Franklin Monthly Real Estate Recap: October 2024
It's a strange Real Estate environment - Some homes flying off the market immediately, and others needing more help than typical (or expected) to get there.
Nash South Homes Team is literally pulling out all our stops -- playing all our cards -- to create as much predictability and consistency as possible for our clients. And I'm glad to report, for the most part, it's working.This is a tactic I have employed for YEARS - mostly in luxury listings, when a home has special features that deserve attention or need to stand out.
I literally make cards with the features on them, and Buyers almost feel like they're on a scavenger hunt in our listings. Touring our listings is a memorable experience!
Greater Nashville typically holds up better than the national average, though not as strong as Williamson County prices.
For this particular home we de-staged today, it sold for full list price the day we listed it, AS-IS, with no inspection repair requests and just a little more than 2-weeks to the Closing date.
This doesn't fall in line with a lot of Buyer expectations right now -- so many Buyers we are working with expect a lot of money off the list price and all the concessions. Many Buyers are simply waiting right now to make their move, hoping or expecting there to be a change in home prices or interest rates in their favor. At this point, that's not an expectation in our local market --enough of a change to really move the needle, anyway.
Depends Where You're Shopping
Nationwide, some Real Estate markets are seeing compression on prices -- but I'm talking just a *few* localized markets. For the most part, nationwide, home prices have been incredibly resilient and prices nationally will finish the year up again, heading into 2025 with upward momentum.
Yet, here in Greater Nashville, this graph is showing a 2% increase in median sales prices, though the number of Closings are down and the number of Days on Market is up year-to-year.
So it's taking longer to sell, and fewer homes are selling, but for the most part, the homes making it to the Closing table are not settling on pricing. This has continued to be the headline for our general area for several years now.
Perhaps this next graph I made of Williamson County will best portray what I mean by "heading into 2025 with upward momentum."
Each dot represents a month of the year, starting with January on the left and ending with December on the right.
You can see the dotted lines for each year start of higher than they ended in December the year before. It's a safe bet that we'll continue this pattern to begin 2025 as well.
In Williamson County, our Inventory levels are higher than this time last year, thought not by much. We still have about a third fewer homes on the market than we had in 2019, and about 18.6% fewer than what we had in 2022.
What Buyers and Sellers Think
It seems many of us as Consumers are agreeing on this one thing: The expectation that home prices will go up, or at least stay the same.

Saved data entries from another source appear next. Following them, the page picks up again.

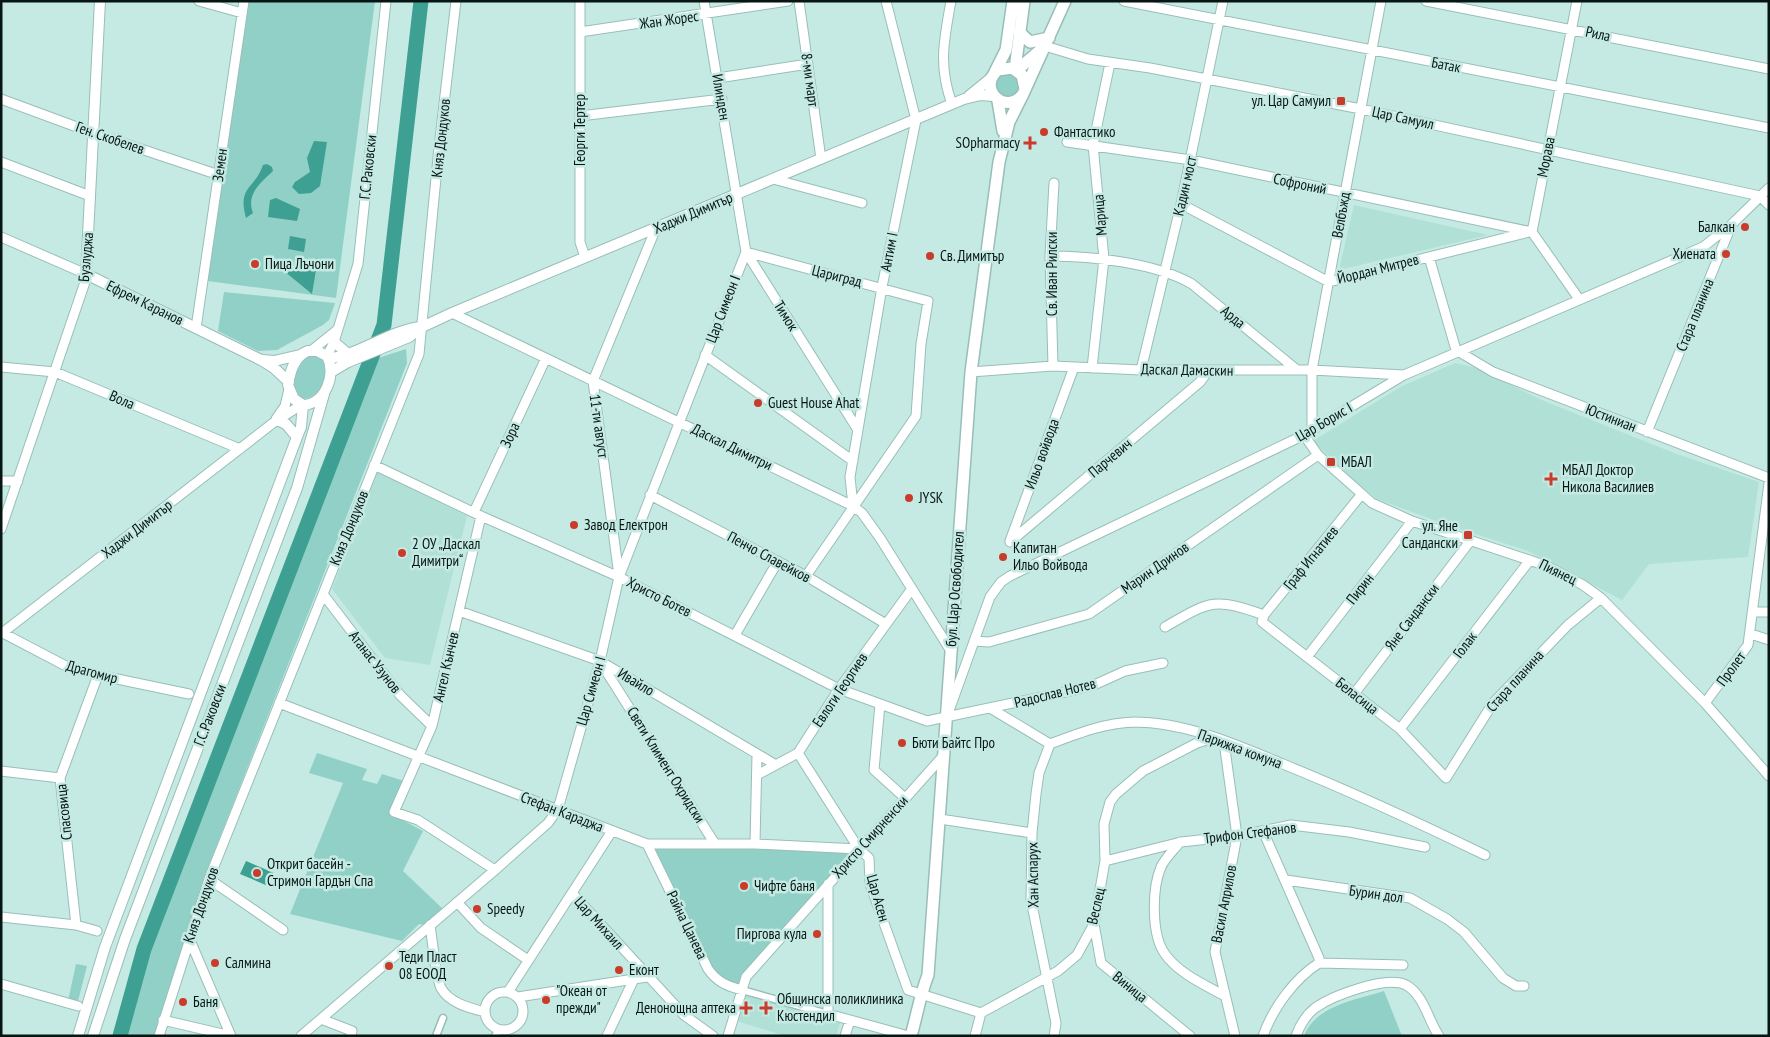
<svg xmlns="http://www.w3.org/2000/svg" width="1770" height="1037" font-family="'PT Sans Narrow',sans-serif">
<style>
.built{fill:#b1e0d7}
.green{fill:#91d0c6}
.water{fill:#3e9f93}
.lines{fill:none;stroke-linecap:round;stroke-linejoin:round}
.river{stroke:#3e9f93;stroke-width:15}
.pedestrian-casing{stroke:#99beb8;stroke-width:9}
.minor-casing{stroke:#99beb8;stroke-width:11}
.tertiary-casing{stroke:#99beb8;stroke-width:12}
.secondary-casing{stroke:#99beb8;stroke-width:14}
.pedestrian{stroke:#fff;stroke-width:6}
.minor{stroke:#fff;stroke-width:9}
.tertiary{stroke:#fff;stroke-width:10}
.secondary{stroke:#fff;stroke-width:11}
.poi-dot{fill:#c93c2c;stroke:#c4eae3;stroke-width:2}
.labels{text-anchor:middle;stroke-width:5;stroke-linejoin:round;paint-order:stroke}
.street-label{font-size:15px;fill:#071513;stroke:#c4eae3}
.poi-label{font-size:15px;fill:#071513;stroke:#c4eae3;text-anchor:start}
</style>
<rect width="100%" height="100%" fill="#c4eae3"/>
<path class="built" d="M1354,205L1488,235L1339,270Z
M1455,363L1477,368L1544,401L1674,453L1759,482L1748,557L1649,564L1622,600L1528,551L1447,525L1377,499L1349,476L1313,441L1400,387Z
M377,472L467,516L430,665L385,658L332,589Z
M746,994L840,1023L836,1036H785L737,1021Z"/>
<path class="green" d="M247,1H375L336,298L208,281Z
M996 85a12 12 0 1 1 24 0a12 12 0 1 1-24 0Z
M224,292L335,303L329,320L323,325L277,350L258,351L218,331Z
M406,349L407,363L203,880L154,1036H120L144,949L372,360Z
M310,356L322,358C330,374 322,397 304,399C287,389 296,372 304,359Z
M317,753L367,769L362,780L377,784L382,774L404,781L391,814L423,831L403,871L444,910L426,925L419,924L402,941L290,914L343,783L309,773Z
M647,844L859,849L788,928L742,990L714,977Z
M76,964L87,966L77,1005L68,1001Z
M1384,991L1402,1036H1304C1316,1005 1356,1000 1384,991Z"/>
<path class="water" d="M314,141L327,142L320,186L311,193L299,194L292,187L295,182L310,172L307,158Z
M267,164L272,167L273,171C259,184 246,195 253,213L246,218C237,186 255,189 263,165Z
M276,198L300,209L297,221L268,217L270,200Z
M290,236L306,239L304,252L288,249Z
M318,258L312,294L284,271Z
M246,861L274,873L268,886L240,874Z"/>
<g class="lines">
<path class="river" d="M120,1036L144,949L384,325L421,1"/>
<g class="pedestrian-casing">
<path id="pedestrian" d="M742,990L828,1014
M436,1036L443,1018
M495,1036L497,1032L506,1030"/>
</g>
<g class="minor-casing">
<path id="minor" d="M199,1L242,13
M580,1V242L585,257
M704,1L746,252L858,430
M799,1L821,159
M951,1C944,40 938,66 952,104
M1124,1L1769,128
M1426,1L1769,69
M1577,1L1532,232L1579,299
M580,32L788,1
M1045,46L1088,59L1150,68L1361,109L1760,196L1769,205
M718,78L808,64
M1,99L93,133L219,175
M580,116L722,99
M1067,142L1191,160L1532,232
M1,162L90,196
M773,179L862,203
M1181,204L1329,282L1529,232
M1,237L86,274L85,282L1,529
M1050,256C1092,256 1156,263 1192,284L1297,370
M1429,257L1456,350L1493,372L1769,478
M452,313L853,506L862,513L880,538L951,651
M196,328L244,1
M311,351L337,330
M705,355L853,461
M327,356L334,342L358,264L386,1
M1053,366L1050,256L1054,183
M1,367L55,372L240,449
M1092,368L1104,259L1093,145L1110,63
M1141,370L1181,204L1223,1
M971,372L1053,366L1141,370H1312L1404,375
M276,419L285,406L289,389
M1312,431V370L1381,1
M1647,432L1731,226
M1304,435L1318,455L1372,503L1412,521L1547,566L1583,585L1601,598L1705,703L1769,776
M374,465L481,516L619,577L839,689L927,721L1075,690L1094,685L1125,671L1163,663
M1,481H18
M650,495L806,576L886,624
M1361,495L1264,615L1262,622L1400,729L1446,778L1493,703L1568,625L1601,598
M853,506L850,477L882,287L916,120L886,1
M474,512L546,358
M481,516L432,726L394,812L418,820L495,870
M1010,541L1074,367
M1010,542L1200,382L1208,371
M619,576L593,381L656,228
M323,594L400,695L432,726
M459,611L600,661L776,765
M1753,612H1769
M1165,627C1210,601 1214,597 1264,615
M1,632L64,665L98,675L189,694
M1,634L273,423L301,405
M1751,634L1769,640
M735,635L778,561
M974,641L989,642L1089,614L1318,455
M1307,657L1412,521
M601,663L715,844
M1354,694L1471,540
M279,703L647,844H755L859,849
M1705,703L1748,645L1769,483
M880,704L874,770L905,798
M950,708L990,597L1001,582L1010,576L1304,435L1404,375L1703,247L1731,225L1769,188
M990,708L1050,744C1079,733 1104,723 1134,722C1186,722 1237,745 1283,764C1352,792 1419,823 1485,855
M1400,729L1530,560
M1224,742L1237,836L1215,952L1235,1036
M1050,744L1039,773L1036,794L1032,833L1031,900L1056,1023L1054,1036
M798,753L859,849L869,858L870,884L908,990L981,1013L1058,971L1077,955L1094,924L1105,861L1104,824L1110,802L1116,794L1143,771L1197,743L1214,738
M1,771L60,778
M757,775L798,753L839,689L911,590
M940,819L1032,833
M1263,831L1319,958V963
M1180,842C1174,850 1165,858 1161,867C1152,888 1151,935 1165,954C1178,973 1205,985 1225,996
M647,844L708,969C717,982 727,986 742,990
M755,844L757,755
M1105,861L1181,842L1237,836L1291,825L1349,832L1425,847
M209,879L283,930
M1286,880L1410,898L1447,919L1464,932L1503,978L1516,986H1524
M828,884V1014L905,1035
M572,893L684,1015L713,1036
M457,902L481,928L528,960
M1,917L76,925L97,931
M1094,924L1101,963L1190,1036
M76,925L60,778L98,675
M430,925C432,937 436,979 441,988C449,1003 470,1008 485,1012
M189,938L231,1036
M1319,963L1403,965
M1,984L78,1006
M485 1011a19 19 0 1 1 38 0a19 19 0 1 1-38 0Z
M508,992L612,831
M518,997L647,977
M321,1019L352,1031L351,1036
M163,1020L231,1036
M159,1036L209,879L419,354L439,147L456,1
M301,1036L495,870L548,823L558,809L600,661L619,577L746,252L928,301L921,344L916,416L806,576
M607,1036L633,981
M728,1036L746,977L944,755
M845,1036L850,1020
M975,1036L981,1013
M1263,1036C1273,1008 1294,979 1319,963
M1296,1036C1300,1025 1306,1015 1315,1008C1332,996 1386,975 1406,985C1424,995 1428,1020 1439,1036"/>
</g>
<g class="tertiary-casing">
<path id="tertiary" d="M100,1L86,274L261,360L274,368L289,382
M969,96L991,78
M334,342L347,353
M308,351H317L327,356C337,375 325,404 303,405L294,399L288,385C290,372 294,356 308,351Z
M328,358C354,358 390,330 421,327
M262,360L274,361L300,355
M331,372L348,362L409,337L422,327L452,313L964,99L981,95L993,96
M277,420L286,424L297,437
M78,1036L105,947L297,437L301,427L303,405
M93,1036L125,939L297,488L324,394"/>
</g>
<g class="secondary-casing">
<path id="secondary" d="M1019,32L1030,42L1049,38
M1015,69L1024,1
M1017,70L1044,47
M995,72L1006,50L1013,1
M1025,89L1022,75L1012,68L998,70C976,88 1006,117 1023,94L1065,1
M998,101L1003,131
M911,1036C917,1015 920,995 928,975L971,372L999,162L1009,122L1023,94"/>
</g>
<use href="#pedestrian" class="pedestrian"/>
<use href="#minor" class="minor"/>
<use href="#tertiary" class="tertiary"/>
<use href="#secondary" class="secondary"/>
</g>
<g class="poi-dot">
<rect x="1336" y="96" width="10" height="10" rx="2.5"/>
<circle cx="1044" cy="132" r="5"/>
<path d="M1027.5 135.5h5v5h5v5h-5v5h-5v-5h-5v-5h5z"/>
<circle cx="1745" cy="227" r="5"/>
<circle cx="1726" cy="254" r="5"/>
<circle cx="930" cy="256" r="5"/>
<circle cx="255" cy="264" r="5"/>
<circle cx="758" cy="403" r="5"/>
<rect x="1326" y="457" width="10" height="10" rx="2.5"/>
<path d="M1548.5 471.5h5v5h5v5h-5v5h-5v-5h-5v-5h5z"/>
<circle cx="909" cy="498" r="5"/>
<circle cx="574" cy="525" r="5"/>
<rect x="1463" y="530" width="10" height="10" rx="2.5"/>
<circle cx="402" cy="553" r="5"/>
<circle cx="1003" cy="557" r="5"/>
<circle cx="902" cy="743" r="5"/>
<circle cx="257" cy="873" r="5"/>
<circle cx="744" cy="886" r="5"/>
<circle cx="477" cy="909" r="5"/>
<circle cx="817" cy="934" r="5"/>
<circle cx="215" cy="963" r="5"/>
<circle cx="389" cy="966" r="5"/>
<circle cx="619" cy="970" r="5"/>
<circle cx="546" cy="1000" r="5"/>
<circle cx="183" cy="1002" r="5"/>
<path d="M743.5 1000.5h5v5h5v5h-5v5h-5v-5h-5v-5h5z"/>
<path d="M763.5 1000.5h5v5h5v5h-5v5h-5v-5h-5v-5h5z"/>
</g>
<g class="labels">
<g class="street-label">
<text transform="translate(669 20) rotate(-8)" y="5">Жан Жорес</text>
<text transform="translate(1598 34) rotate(12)" y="5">Рила</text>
<text transform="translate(1446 65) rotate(11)" y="5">Батак</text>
<text transform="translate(810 80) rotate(82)" y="5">8-ми март</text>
<text transform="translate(721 97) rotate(80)" y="5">Илинден</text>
<text transform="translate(1403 118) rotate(12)" y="5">Цар Самуил</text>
<text transform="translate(580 130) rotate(-90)" y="5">Георги Тертер</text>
<text transform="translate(110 138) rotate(19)" y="5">Ген. Скобелев</text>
<text transform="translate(441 138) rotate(-84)" y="5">Княз Дондуков</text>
<text transform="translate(1546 157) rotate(-79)" y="5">Морава</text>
<text transform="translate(220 165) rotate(-82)" y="5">Земен</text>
<text transform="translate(368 167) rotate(-84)" y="5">Г.С.Раковски</text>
<text transform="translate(1300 184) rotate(12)" y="5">Софроний</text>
<text transform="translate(1185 186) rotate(-77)" y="5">Кадин мост</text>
<text transform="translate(693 213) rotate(-23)" y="5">Хаджи Димитър</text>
<text transform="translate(1100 215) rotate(-95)" y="5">Марица</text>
<text transform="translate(1341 215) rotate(-80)" y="5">Велбъжд</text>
<text transform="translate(889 252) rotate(-79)" y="5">Антим I</text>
<text transform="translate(86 257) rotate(-85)" y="5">Бузлуджа</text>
<text transform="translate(1378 269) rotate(-14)" y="5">Йордан Митрев</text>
<text transform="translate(1052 274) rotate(-90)" y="5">Св. Иван Рилски</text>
<text transform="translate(837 276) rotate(14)" y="5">Цариград</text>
<text transform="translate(145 303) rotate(26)" y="5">Ефрем Каранов</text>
<text transform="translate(723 309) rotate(-69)" y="5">Цар Симеон I</text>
<text transform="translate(1695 315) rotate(-68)" y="5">Стара планина</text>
<text transform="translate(786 316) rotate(58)" y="5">Тимок</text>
<text transform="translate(1233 317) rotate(39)" y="5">Арда</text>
<text transform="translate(1187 370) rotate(1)" y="5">Даскал Дамаскин</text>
<text transform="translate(122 400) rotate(23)" y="5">Вола</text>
<text transform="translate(1611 418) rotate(21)" y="5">Юстиниан</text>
<text transform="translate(1324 422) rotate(-30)" y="5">Цар Борис I</text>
<text transform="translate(599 426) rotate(82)" y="5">11-ти август</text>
<text transform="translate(510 435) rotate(-65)" y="5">Зора</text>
<text transform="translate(732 447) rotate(26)" y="5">Даскал Димитри</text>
<text transform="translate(1042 454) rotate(-70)" y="5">Ильо войвода</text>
<text transform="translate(1110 458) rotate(-40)" y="5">Парчевич</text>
<text transform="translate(349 528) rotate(-68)" y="5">Княз Дондуков</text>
<text transform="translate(137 529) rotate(-38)" y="5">Хаджи Димитър</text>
<text transform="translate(769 557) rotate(28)" y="5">Пенчо Славейков</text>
<text transform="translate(1311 558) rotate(-51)" y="5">Граф Игнатиев</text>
<text transform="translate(1155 568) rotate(-35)" y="5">Марин Дринов</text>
<text transform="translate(1558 572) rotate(26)" y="5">Пиянец</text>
<text transform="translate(955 589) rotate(-86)" y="5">бул. Цар Освободител</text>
<text transform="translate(1360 589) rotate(-52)" y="5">Пирин</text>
<text transform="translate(659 597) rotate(27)" y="5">Христо Ботев</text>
<text transform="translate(1412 617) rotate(-53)" y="5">Яне Сандански</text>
<text transform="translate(1465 645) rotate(-53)" y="5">Голак</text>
<text transform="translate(375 662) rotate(52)" y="5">Атанас Узунов</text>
<text transform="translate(446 667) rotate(-77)" y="5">Ангел Кънчев</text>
<text transform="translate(1731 669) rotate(-54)" y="5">Пролет</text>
<text transform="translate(92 672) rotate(15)" y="5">Драгомир</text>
<text transform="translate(1515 681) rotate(-48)" y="5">Стара планина</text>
<text transform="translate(636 682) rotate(31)" y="5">Ивайло</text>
<text transform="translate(840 690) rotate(-56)" y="5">Евлоги Георгиев</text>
<text transform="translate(591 691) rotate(-74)" y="5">Цар Симеон I</text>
<text transform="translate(1055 693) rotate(-14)" y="5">Радослав Нотев</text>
<text transform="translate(1357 696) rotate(38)" y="5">Беласица</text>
<text transform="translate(210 715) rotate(-69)" y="5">Г.С.Раковски</text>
<text transform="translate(1240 749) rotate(20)" y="5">Парижка комуна</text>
<text transform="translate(666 765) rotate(58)" y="5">Свети Климент Охридски</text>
<text transform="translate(64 812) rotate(-96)" y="5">Спасовица</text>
<text transform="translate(562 812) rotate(21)" y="5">Стефан Караджа</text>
<text transform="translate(1250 833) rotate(-7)" y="5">Трифон Стефанов</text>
<text transform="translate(870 837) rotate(-48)" y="5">Христо Смирненски</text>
<text transform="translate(1033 875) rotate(-91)" y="5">Хан Аспарух</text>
<text transform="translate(1376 894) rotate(8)" y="5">Бурин дол</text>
<text transform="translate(878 898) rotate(74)" y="5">Цар Асен</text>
<text transform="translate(1224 904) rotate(-79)" y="5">Васил Априлов</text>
<text transform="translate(201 905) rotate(-71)" y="5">Княз Дондуков</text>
<text transform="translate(1096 906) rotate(-77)" y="5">Веслец</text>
<text transform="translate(599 923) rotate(48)" y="5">Цар Михаил</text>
<text transform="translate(687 925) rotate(64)" y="5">Райна Цанева</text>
<text transform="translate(1130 987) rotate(39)" y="5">Виница</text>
</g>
<g class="poi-label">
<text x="1331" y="106" text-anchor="end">ул. Цар Самуил</text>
<text x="1054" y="137">Фантастико</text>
<text x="1020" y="148" text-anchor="end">SOpharmacy</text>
<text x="1735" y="232" text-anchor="end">Балкан</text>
<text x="1716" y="259" text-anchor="end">Хиената</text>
<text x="940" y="261">Св. Димитър</text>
<text x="265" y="269">Пица Лъчони</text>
<text x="768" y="408">Guest House Ahat</text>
<text x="1341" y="467">МБАЛ</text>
<text x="1562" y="475">МБАЛ Доктор<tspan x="1562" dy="17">Никола Василиев</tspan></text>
<text x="919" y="503">JYSK</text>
<text x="584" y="530">Завод Електрон</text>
<text x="1458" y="531" text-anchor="end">ул. Яне<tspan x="1458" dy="17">Сандански</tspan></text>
<text x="412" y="549">2 ОУ „Даскал<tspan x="412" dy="17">Димитри“</tspan></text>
<text x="1013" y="553">Капитан<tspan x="1013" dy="17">Ильо Войвода</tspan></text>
<text x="912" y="748">Бюти Байтс Про</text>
<text x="267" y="869">Открит басейн -<tspan x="267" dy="17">Стримон Гардън Спа</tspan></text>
<text x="754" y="891">Чифте баня</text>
<text x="487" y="914">Speedy</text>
<text x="807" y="939" text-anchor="end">Пиргова кула</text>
<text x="399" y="962">Теди Пласт<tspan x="399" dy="17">08 ЕООД</tspan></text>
<text x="225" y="968">Салмина</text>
<text x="629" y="975">Еконт</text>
<text x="556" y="996">"Океан от<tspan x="556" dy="17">прежди"</tspan></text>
<text x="777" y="1004">Общинска поликлиника<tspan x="777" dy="17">Кюстендил</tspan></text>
<text x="193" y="1007">Баня</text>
<text x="736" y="1013" text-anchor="end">Денонощна аптека</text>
</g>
</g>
<rect width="1770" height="1037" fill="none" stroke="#071513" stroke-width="5"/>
</svg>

The Home Purchase Sentiment Index, a housing confidence survey by Fannie Mae, increased in early October. It also shows high optimism that consumers have toward a potential decrease in mortgage interest rates (which would make sense -- interest rates and home prices usually go hand-in-hand).
This confidence shown in the HPSI is the highest level in more than two years. And it's both good news for Buyers and Sellers. Obviously, Sellers want to sell for more money. But for Buyers, the good news is in the expectation that the properties they buy today will continue to hold their values (and likely even gain!).
More Listings Hitting the Market
We keep hearing the headlines about more homes hitting (and lingering) on the market -- and this is true locally as well. In the black graph for Greater Nashville, above, our Active Listings count has increased by 29% since the same time last year. AND THIS IS A GOOD THING.
Realtor.com is crediting this to more Sellers seeing the benefit in listing, since mortgage rates are about 1% lower than they were this time last year. In our market, with home prices (and therefore mortgage loans) considerably higher than a lot of other markets across the country, the savings in even a 1% decrease can add up a lot more than in less pricey markets.
Realtor.com Economist Ralph McLaughlin says nationwide, "while inventory this September certainly continues to improve, it is still down 23.2% compared with typical 2017 to 2019 levels."
Builders are working to create more inventory, which will take years to make a dent. That really is the only major factor expected to play a significant role in inventory increasing, and therefore, affordability.
Let me stress that even if we see an improvement in affordability, it would likely be years down the line. Meanwhile, our home price will likely continue to grow and its doubtful any decrease would even come close to the prices we're seeing now.
Bold Prediction
I've probably already said too much -- It's irresponsible to give any hard advice or expectations for our market so many years in advance, though I really don't think any predictions I make are all that bold. They're based on facts and what we are seeing unfold right in front of us.
What we know now is our local prices are continuing to go up with no end in sight. In fact, within a week, we will be past the Presidential Election, and what happens once a President is elected? HOME PRICES GO UP. As far as mortgage interest rates go, that's a little harder to predict. Historically, those have stayed the same or risen after the vast majority of the past eleven Presidential Elections. But they've also been known to go down BEFORE the election, which they have, but not by much.
The real expected savings is in home prices -- and our window for that is closing. That's a card I feel safe playing.